Exploring embedded systems

By Jackie Randles

 

ia_embeddedsystems
Mad Maker technical project lead Owen Brasier runs a training workshop for students at Microsoft.

Madmaker is an online challenge launched by the University of Sydney last year and targeting Year 9 high school students. It is the brainchild of electrical and information technologies engineer Dr Abelardo Pardo who says that the six-week program is about teaching participants in fun, engaging ways about embedded systems and how they are used in everyday life.

Dr Pardo says that many of the objects we now take for granted, like computers, mobile phones, biomedical instruments, GPS systems and robotic devices, have been developed using science, technology, engineering and maths (STEM). The MadMaker challenge allows students to use STEM subjects to solve real-world problems by exploring and designing systems with the Arduino Esplora board.

The Mad Maker program is an initiative of Learning & Affect, Technologies Engineering in the School of Electrical and Information Engineering at the University of Sydney. As part of the challenge, students work in pairs using the board connected to a regular computer. The board includes sensors for temperature, sound, light and movement, as well as a joystick. The application to write programs is open source and can be installed on a conventional computer.

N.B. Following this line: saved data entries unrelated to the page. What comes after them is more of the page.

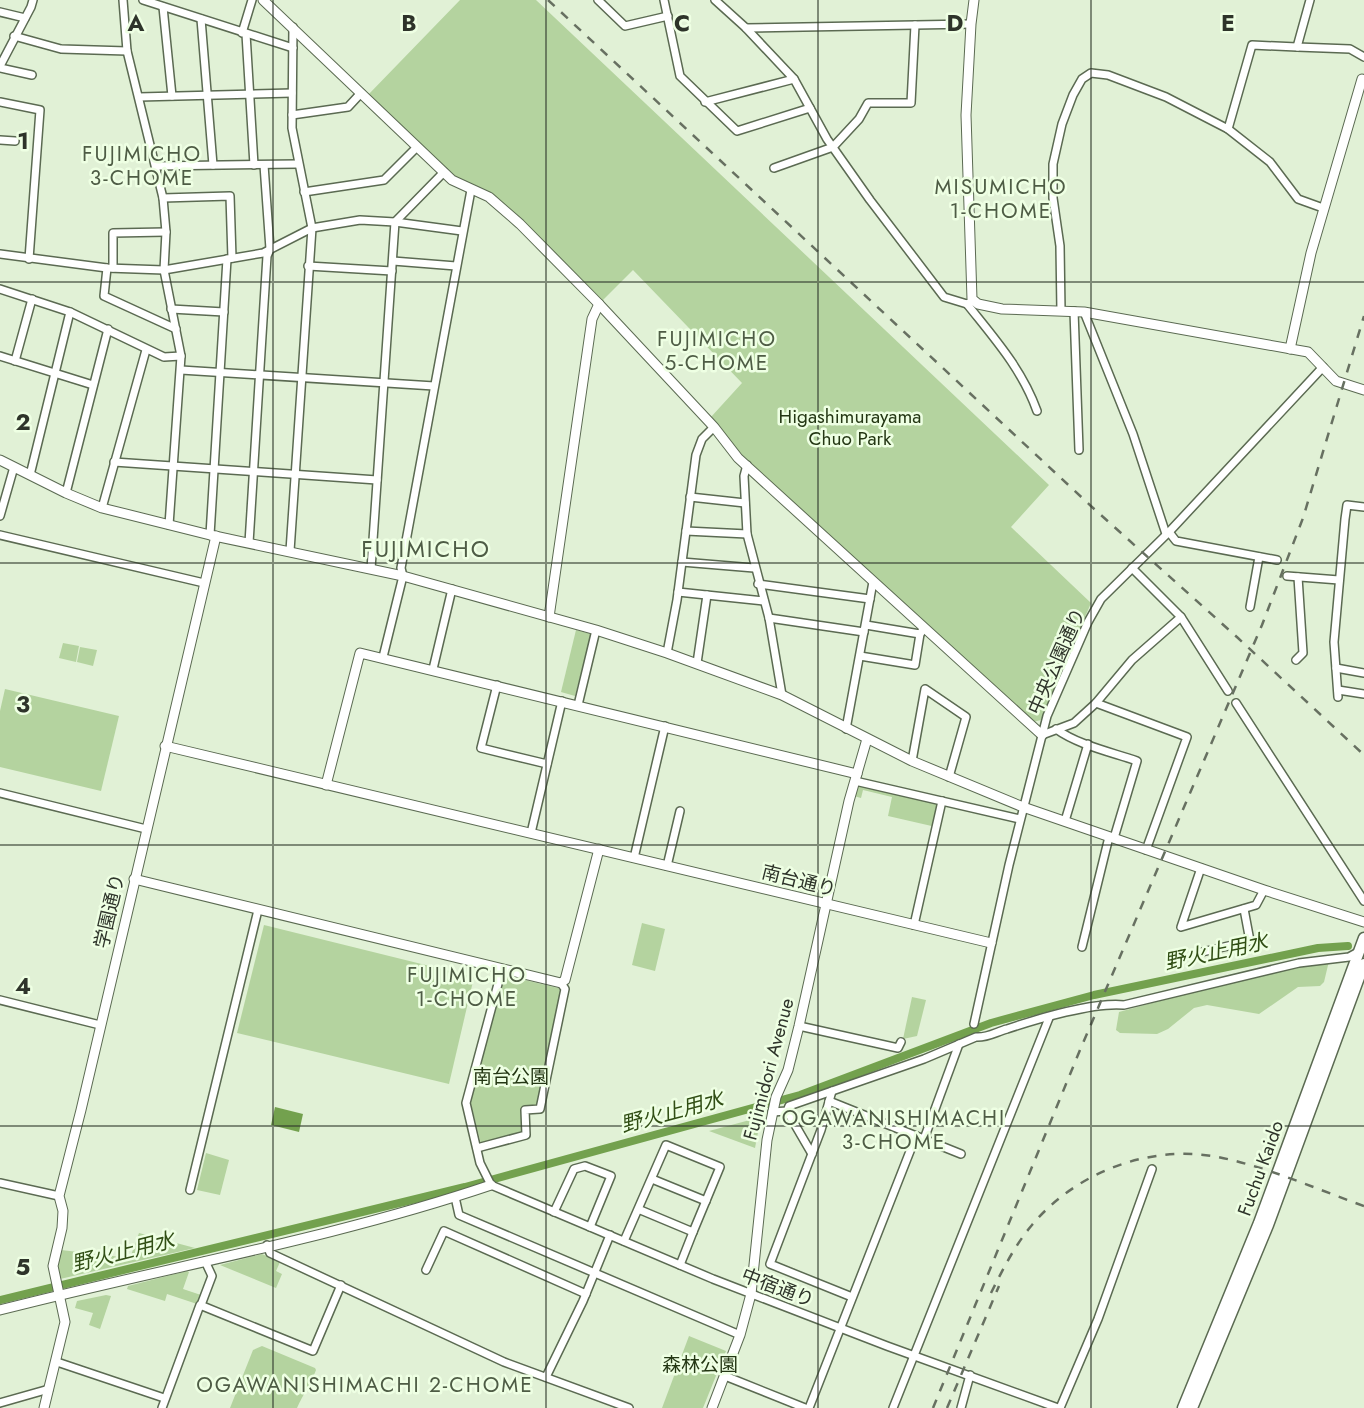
<svg xmlns="http://www.w3.org/2000/svg" width="1364" height="1408" font-family="Jost,'Noto Sans JP',sans-serif">
	<style>
		.green { fill: #b4d39f }
		.water { fill: #73a14e }
		.lines { fill: none; stroke-linecap: round; stroke-linejoin: round }
		.canal { stroke: #73a14e; stroke-width: 8 }
		.minor-casing { stroke: #5b6a52; stroke-width: 10 }
		.tertiary-casing { stroke: #5b6a52; stroke-width: 11 }
		.primary-casing { stroke: #5b6a52; stroke-width: 13 }
		.minor { stroke: #fff; stroke-width: 7 }
		.tertiary { stroke: #fff; stroke-width: 9 }
		.primary { stroke: #fff; stroke-width: 10 }
		.rail { stroke: #677061; stroke-width: 2.5; stroke-dasharray: 9 9; stroke-linecap: butt }
		.grid { fill: none; stroke: #2e342a; stroke-width: 2; stroke-opacity: 0.55 }
		.labels { text-anchor: middle; stroke-width: 5; stroke-linejoin: round; paint-order: stroke }
		.park-label { font-size: 19px; fill: #243714; stroke: #eeffe3 }
		.street-label { font-size: 19px; fill: #2e342a; stroke: #eeffe3 }
		.neighbourhood-label { font-size: 21px; letter-spacing: 2px; fill: #4e5c45; stroke: #eeffe3 }
		.water-label { font-size: 21px; font-style: italic; fill: #304e14; stroke: #eeffe3 }
		.quarter-label { font-size: 23px; letter-spacing: 2px; fill: #4e5c45; stroke: #eeffe3 }
		.grid-label { font-size: 23px; text-anchor: middle; font-weight: bold; fill: #2e342a; stroke: #eeffe3; stroke-width: 5; stroke-linejoin: round; paint-order: stroke }
	</style>
	<rect width="100%" height="100%" fill="#e1f1d6"/>
	<g class="green">
		<polygon points="460,0 536,0 1049,485 1011,527 1091,603 1041,720 1033,722 736,451 711,417 742,383 633,270 602,301 496,197 454,179 368,95"/>
		<polygon points="576,630 591,634 575,696 561,692"/>
		<polygon points="63,643 79,646 76,662 59,658"/>
		<polygon points="80,647 97,650 93,666 77,662"/>
		<polygon points="5,689 119,716 101,791 0,767 0,711"/>
		<polygon points="854,783 942,801 936,827 888,816 892,797 863,790 861,798 850,795"/>
		<polygon points="642,923 665,929 655,971 632,965"/>
		<polygon points="264,925 474,977 449,1084 237,1033"/>
		<polygon points="1329,961 1324,982 1320,986 1298,987 1259,1014 1207,1005 1194,1008 1168,1029 1157,1034 1120,1033 1116,1030 1119,1012 1207,988"/>
		<polygon points="504,975 558,988 561,991 537,1106 522,1108 524,1132 481,1144 470,1100"/>
		<polygon points="912,997 926,1000 917,1036 903,1039"/>
		<polygon points="761,1117 755,1148 709,1131"/>
		<polygon points="206,1153 229,1160 220,1195 197,1190"/>
		<polygon points="139,1233 195,1248 60,1279 58,1266 61,1250 130,1258"/>
		<polygon points="262,1254 280,1262 276,1271 282,1274 276,1288 220,1265"/>
		<polygon points="187,1271 189,1272 183,1289 201,1295 197,1304 167,1294 165,1301 127,1289 128,1286"/>
		<polygon points="106,1295 111,1296 100,1329 89,1325 93,1313 75,1308 77,1301"/>
		<polygon points="689,1336 726,1351 703,1408 662,1408"/>
		<path d="M262,1346L315,1368L316,1370C311,1384 303,1394 297,1408H230L253,1350Z"/>
	</g>
	<polygon class="water" points="275,1107 303,1114 299,1132 271,1125"/>
	<g class="lines">
		<polyline class="canal" points="0,1300 465,1187 800,1095 991,1023 1094,995 1318,948 1348,946"/>
		<g class="minor-casing">
			<g id="minor">
				<polyline points="123,0 127,51 163,198 166,232 164,270 181,356 169,525"/>
				<polyline points="143,0 293,48"/>
				<polyline points="598,0 625,26 668,16"/>
				<polyline points="664,0 680,76 737,131 810,108"/>
				<polyline points="715,0 746,28 794,79 827,139 870,200 944,297 967,304 974,301"/>
				<polyline points="1310,0 1297,47 1350,49 1364,57"/>
				<polyline points="163,7 172,96"/>
				<polyline points="0,12 25,18"/>
				<polyline points="201,19 213,165"/>
				<polyline points="746,28 971,24"/>
				<polyline points="242,33 252,0"/>
				<polyline points="246,34 254,165"/>
				<polyline points="14,36 61,49 127,51"/>
				<polyline points="0,66 31,7 33,0"/>
				<polyline points="0,68 32,75"/>
				<polyline points="139,97 292,93"/>
				<polyline points="0,102 40,110 29,259"/>
				<polyline points="705,102 794,79"/>
				<polyline points="292,115 348,107 361,93"/>
				<polyline points="1228,129 1252,45 1297,47"/>
				<polyline points="0,140 15,141"/>
				<polyline points="156,166 298,164"/>
				<polyline points="774,168 833,147 859,119 868,103 911,103 915,25"/>
				<polyline points="304,192 384,180 417,147"/>
				<polyline points="163,198 230,196 232,258"/>
				<polyline points="0,254 107,268 164,270 263,253 312,228 360,220 395,222 462,231"/>
				<polyline points="393,261 456,266"/>
				<polyline points="308,266 392,271"/>
				<polyline points="107,268 104,296 176,329"/>
				<polyline points="113,268 113,233 166,232"/>
				<polyline points="0,289 70,312 164,357 181,356"/>
				<path d="M967,304C994,338 1022,369 1037,411"/>
				<polyline points="171,309 224,312"/>
				<polyline points="1061,311 1060,246 1053,198 1053,164 1062,124 1073,95 1082,79 1091,73 1108,75 1166,97 1228,129 1270,162 1298,199 1323,208"/>
				<polyline points="1074,311 1079,450"/>
				<polyline points="1084,312 1133,434 1166,534"/>
				<polyline points="0,356 93,385"/>
				<polyline points="15,361 32,299"/>
				<polyline points="181,370 434,386"/>
				<polyline points="114,462 377,480"/>
				<polyline points="747,465 744,476 747,534 769,618 782,695"/>
				<polyline points="30,475 70,312"/>
				<polyline points="66,493 108,329"/>
				<polyline points="690,497 745,503"/>
				<polyline points="102,508 146,350"/>
				<polyline points="0,516 14,467"/>
				<polyline points="686,531 747,534"/>
				<polyline points="1169,532 1176,541 1277,560"/>
				<polyline points="0,535 204,583"/>
				<polyline points="210,535 227,259"/>
				<polyline points="249,543 267,256 270,249 264,165"/>
				<polyline points="290,551 312,228 292,128 293,27"/>
				<polyline points="682,562 754,568"/>
				<polyline points="371,569 395,222 444,172"/>
				<polyline points="1287,576 1339,580"/>
				<polyline points="758,584 870,599"/>
				<polyline points="678,592 764,601"/>
				<polyline points="1250,607 1259,557"/>
				<polyline points="1181,617 1228,691"/>
				<polyline points="769,618 864,632"/>
				<polyline points="866,625 920,634"/>
				<polyline points="667,653 677,600 696,455 702,439 714,427"/>
				<polyline points="860,656 915,665 920,634 924,628"/>
				<polyline points="383,657 403,576 401,568 471,190"/>
				<polyline points="1296,660 1303,653 1298,577"/>
				<polyline points="697,663 707,595"/>
				<polyline points="1336,668 1364,673"/>
				<polyline points="433,669 452,589"/>
				<polyline points="497,685 481,748 547,764"/>
				<polyline points="1338,690 1364,694"/>
				<polyline points="1338,697 1334,642 1345,519 1347,505 1364,507"/>
				<polyline points="1096,703 1187,737 1146,850"/>
				<polyline points="1236,703 1364,901"/>
				<polyline points="578,705 596,630"/>
				<polyline points="846,729 873,582"/>
				<path d="M1056,729C1078,745 1111,752 1137,761L1114,838"/>
				<polyline points="1042,735 1074,723 1096,703 1132,660 1181,617 1132,568"/>
				<polyline points="912,761 925,689 966,717 949,777"/>
				<polyline points="855,781 1020,819"/>
				<polyline points="0,793 146,829"/>
				<polyline points="1065,821 1088,744"/>
				<polyline points="531,833 562,701"/>
				<polyline points="634,858 665,726"/>
				<polyline points="667,866 680,811"/>
				<polyline points="1201,868 1181,927 1256,905 1264,890"/>
				<polyline points="914,925 942,801"/>
				<polyline points="1082,947 1109,837"/>
				<polyline points="1202,952 1250,941 1244,909"/>
				<polyline points="502,969 466,1103 480,1163 491,1185 713,1279 887,1346 1058,1408"/>
				<polyline points="0,1000 100,1025"/>
				<polyline points="974,1024 1009,865 1047,716 1088,622 1101,599 1169,532 1323,367"/>
				<polyline points="799,1026 898,1048 901,1042"/>
				<polyline points="832,1091 821,1130 770,1264 852,1297"/>
				<polyline points="829,1101 961,1154"/>
				<polyline points="787,1111 812,1154"/>
				<path d="M772,1112L787,1111L789,1106L924,1059L976,1037C987,1038 996,1032 1007,1029C1037,1019 1094,1002 1124,1005L1299,963L1349,957L1360,951"/>
				<polyline points="924,1139 959,1044"/>
				<polyline points="477,1148 526,1135 525,1110 540,1109 565,989 561,983"/>
				<polyline points="652,1179 706,1201"/>
				<polyline points="0,1183 59,1196"/>
				<polyline points="190,1190 258,910"/>
				<polyline points="455,1197 459,1215 740,1335"/>
				<polyline points="554,1212 574,1169 585,1166 611,1176 590,1227"/>
				<polyline points="624,1241 666,1145 720,1167 693,1232 638,1209"/>
				<polyline points="267,1245 270,1253 504,1362 629,1408"/>
				<polyline points="680,1265 693,1232"/>
				<polyline points="426,1270 444,1231 586,1294"/>
				<polyline points="201,1305 212,1276 205,1261"/>
				<polyline points="57,1362 164,1398"/>
				<polyline points="725,1376 805,1408"/>
				<polyline points="546,1377 583,1301 610,1235"/>
				<polyline points="0,1403 49,1389"/>
				<polyline points="162,1408 200,1305 313,1351 341,1285"/>
				<polyline points="809,1408 916,1136"/>
				<polyline points="893,1408 1049,1018"/>
				<polyline points="961,1408 970,1375"/>
				<polyline points="1060,1408 1098,1319 1152,1169"/>
			</g>
		</g>
		<g class="tertiary-casing">
			<g id="tertiary">
				<polyline points="263,0 452,180 489,197 520,224 599,304 714,427 738,458 1042,735"/>
				<polyline points="974,0 971,24 966,115 972,299 978,304 1002,309 1084,312 1308,352 1336,381 1364,390"/>
				<polyline points="1290,349 1311,253 1362,79"/>
				<polyline points="0,460 66,493 102,508 210,535 403,576 596,630 667,653 782,695 912,761 1023,807 1264,890 1364,922"/>
				<polyline points="549,617 592,319 599,304"/>
				<polyline points="165,746 991,943"/>
				<polyline points="326,785 360,653 857,774"/>
				<polyline points="134,879 561,983 565,980 599,849"/>
				<path d="M0,1310C163,1268 331,1239 491,1185"/>
				<polyline points="44,1408 65,1322 53,1266 62,1228 63,1211 59,1196 81,1110 216,536"/>
				<polyline points="712,1408 740,1335 751,1294 767,1140 776,1097 788,1070 799,1026 849,801 867,739"/>
			</g>
		</g>
		<g class="primary-casing">
			<g id="primary">
				<polyline points="1183,1408 1259,1223 1364,938"/>
				<polyline points="1192,1408 1268,1225 1364,964"/>
			</g>
		</g>
		<use href="#minor" class="minor"/>
		<use href="#tertiary" class="tertiary"/>
		<use href="#primary" class="primary"/>
		<g class="rail">
			<polyline points="548,0 1092,507 1238,638 1364,755"/>
			<path d="M991,1293C1003,1269 1015,1245 1032,1225C1076,1172 1150,1144 1218,1157C1268,1167 1316,1189 1364,1206"/>
			<polyline points="933,1408 1080,1050 1262,625 1303,518 1364,316"/>
			<polyline points="947,1408 999,1286"/>
		</g>
	</g>
	<path class="grid" d="M273,0V1408M546,0V1408M818,0V1408M1091,0V1408M0,282H1364M0,563H1364M0,845H1364M0,1126H1364"/>
	<g class="labels">
		<g class="park-label">
			<text x="850" y="423">Higashimurayama<tspan x="850" dy="22">Chuo Park</tspan></text>
			<text x="511" y="1083">南台公園</text>
			<text x="700" y="1371">森林公園</text>
		</g>
		<g class="street-label">
			<text transform="translate(1056 661) rotate(-66)" y="7">中央公園通り</text>
			<text transform="translate(799 880) rotate(14)" y="7">南台通り</text>
			<text transform="translate(109 911) rotate(-77)" y="7">学園通り</text>
			<text transform="translate(768 1069) rotate(-75)" y="7">Fujimidori Avenue</text>
			<text transform="translate(1260 1168) rotate(-70)" y="7">Fuchu Kaido</text>
			<text transform="translate(778 1287) rotate(21)" y="7">中宿通り</text>
		</g>
		<g class="neighbourhood-label">
			<text x="142" y="161">FUJIMICHO<tspan x="142" dy="24">3-CHOME</tspan></text>
			<text x="1001" y="194">MISUMICHO<tspan x="1001" dy="24">1-CHOME</tspan></text>
			<text x="717" y="346">FUJIMICHO<tspan x="717" dy="24">5-CHOME</tspan></text>
			<text x="467" y="982">FUJIMICHO<tspan x="467" dy="24">1-CHOME</tspan></text>
			<text x="894" y="1125">OGAWANISHIMACHI<tspan x="894" dy="24">3-CHOME</tspan></text>
			<text x="365" y="1392">OGAWANISHIMACHI 2-CHOME</text>
		</g>
		<g class="water-label">
			<text transform="translate(1216 952) rotate(-12)" y="7">野火止用水</text>
			<text transform="translate(672 1112) rotate(-15)" y="7">野火止用水</text>
			<text transform="translate(123 1252) rotate(-14)" y="7">野火止用水</text>
		</g>
		<g class="quarter-label">
			<text x="426" y="557">FUJIMICHO</text>
		</g>
	</g>
	<g class="grid-label">
		<text x="136" y="31">A</text>
		<text x="409" y="31">B</text>
		<text x="682" y="31">C</text>
		<text x="955" y="31">D</text>
		<text x="1228" y="31">E</text>
		<text x="23" y="149">1</text>
		<text x="23" y="430">2</text>
		<text x="23" y="712">3</text>
		<text x="23" y="994">4</text>
		<text x="23" y="1275">5</text>
	</g>
</svg>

Dr Pardo picked Arduino Esplora boards because they are an introductory level device, inexpensive and a powerful learning tool. The challenge was designed with input from teachers across Australia to be used as a STEM teaching tool that could fit the various needs of different schools and teachers.

“We conducted ‘participatory design’ programs with high school teachers through focus groups and discovered that teachers above all needed a product that it is easy to use, is reliable and does not involve expensive hardware,” he said.

The long and intense preparation period including talking to the teachers, hosting the workshops, getting the Arduino Esplora boards, assigning the school grants and deploying the course material paid off, with 160 classes signed onto the program in its first week last October. Since then hundreds of students and teachers have joined the program’s virtual community to tackle activities proposed in the challenge.

Participating teachers are provided with training to acquire the skills they need to deliver the six-week program in the class room. Importantly, teachers are given the opportunity to use the challenge to design an activity themselves that they can take back to their classroom. Mad Maker also uses a multidisciplinary approach so that it is not just the STEM teacher expected to deliver the program in class.

“In order for them to really own and support the challenge, we help teachers design how they will incorporate the device into their own learning and teaching program. The Mad Maker team then introduce them to the tools and offer support so they can continue to explore their own ideas and access real time chat with tutors as they need to.”

Dr Pardo and his colleagues have evaluated the program extensively and found that many teachers have elected to use the program for assessment, indicating the level of seriousness with which the program has been received. With 131 schools engaged so far and the program delivered in 195 classes to 3000 students working in pairs, Mad Maker is now moving on to the next phase of its national roll out.